Et Marc Richir d’apporter, par les quelques mots qui suivent, en 2006, dans ses « Fragments phénoménologiques sur le temps et l’espace », comme une conclusion, certes provisoire, à notre article, mais qui reprend et relance, encore une fois, toute l’énigme et toute la question du mouvement telle que nous l’avons déclinée : « Ce qu’il faut comprendre ici, et qui est extrêmement subtil » souligne-t-il, « c’est que l’écart comme rien d’espace et de temps n’est pas différence ni même différance, car il n’écarte pas ce qui pourrait advenir comme des ‘termes’, et a fortiori, des termes différents », et qu’ « il n’y a pas ici », poursuit-il, « de terme déterminé par une auto-coïncidence quelque part dans tout cela, car rien ne distingue quoi que ce soit, et intrinsèquement, ‘ce qui’, par abstraction seulement (il faut bien parler), est seulement en mouvement d’écart, le mouvement sans corps mobile (quel qu’il soit) étant absolument premier » (FPTE 382, nous soulignons).

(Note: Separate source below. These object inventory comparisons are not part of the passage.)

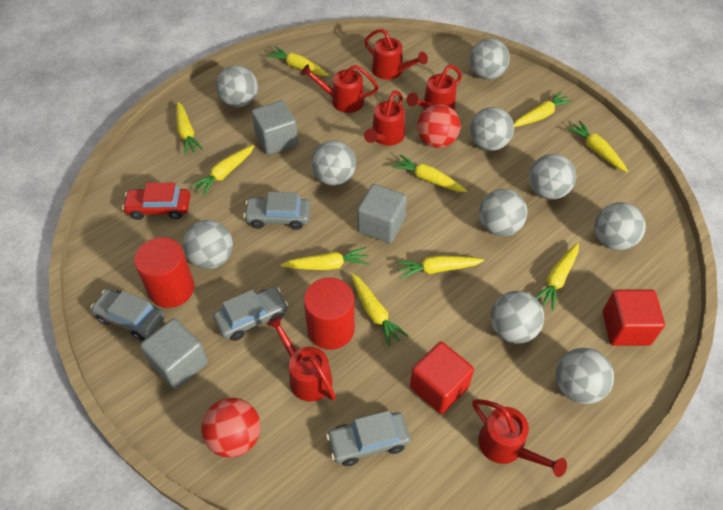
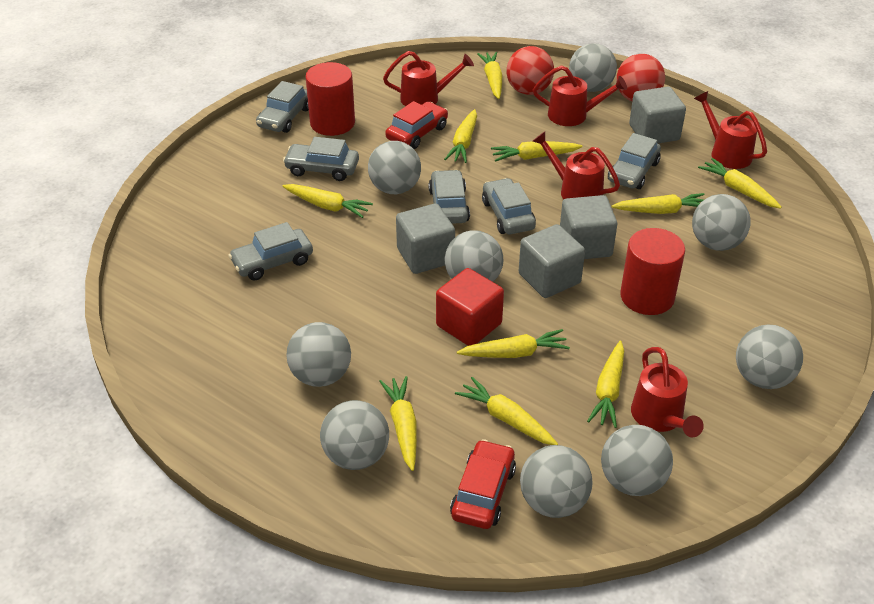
grey ball: [183,220,233,269] [216,65,258,107] [311,140,356,186] [469,38,510,80] [470,107,514,151] [479,189,528,236] [490,291,544,344] [529,154,576,200] [556,348,614,404] [594,202,646,250] = 10 -> [286,322,351,387] [320,400,389,470] [368,141,421,194] [445,230,503,282] [520,445,593,518] [569,43,617,92] [601,425,673,496] [692,194,751,251] [736,325,803,389] = 9
grey car: [90,289,165,341] [213,287,288,341] [243,192,311,230] [326,410,410,466] = 4 -> [229,222,313,281] [256,81,309,133] [283,137,359,181] [429,170,470,224] [482,178,536,234] [608,133,661,189] = 6
grey cube: [140,318,208,389] [252,100,298,155] [357,184,407,243] = 3 -> [396,204,455,274] [519,224,585,298] [560,195,617,259] [629,87,686,144] = 4
red car: [122,183,190,220] = 1 -> [385,101,448,149] [450,439,516,529] = 2
red cube: [410,342,474,414] [603,289,665,346] = 2 -> [436,268,504,346] = 1
red watering can: [266,315,336,402] [301,64,379,113] [364,28,428,80] [364,90,405,146] [406,65,462,110] [472,399,567,477] = 6 -> [383,51,474,106] [532,132,620,199] [533,65,627,126] [631,347,704,437] [694,91,767,169] = 5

[1] Le cadre de cet article, qui vise seulement à tenter d’approcher une part de la spécificité du mouvement richirien ‘pour lui-même’, ne permet pas de décliner les multiples rapports et analyses des concepts de temps, d’espace et de mouvement dans la tradition philosophique, que Marc Richir propose, souvent de manière très détaillée, dans toute son œuvre. Bien évidemment, c’est en contre-point de l’ensemble de ce contexte implicite, de ces rapports et analyses, où la tradition elle-même est mise en perspective et en mouvement, qu’ont pu se constituer et s’inscrire, lentement et pas à pas, les notions proprement richiriennes de mouvement  et d’« espace/temps » archaïque dont nous verrons ici toute l’efficace phénoménologique.

[2] Ce néologisme, « ogkorythme », tente de rassembler en un mot le couplage originaire d’une masse non spatiale et d’une pulsation non temporelle afin de caractériser l’« espace/temps » phénoménologique archaïque. Il faut donc y voir ici les mots grecs ‘ogkos’ (voir Platon, Parménide, 164b5-165e2 (8ème  hyp.)) volume, masse  et ‘ruthmos’ associés. En outre, masse signifie ici ce qui n’a pas de forme définie que l’on puisse considérer, masse sans masse, et, rythme qui n’a pas de forme ni de temps définis, rythme sans rythme. Plus précisément, il s’agit d’un chiasme sans synthèse ‘entre’ une masse rythmique non spatiale et non temporelle, et, un rythme ‘volumique’ non temporel et non spatial.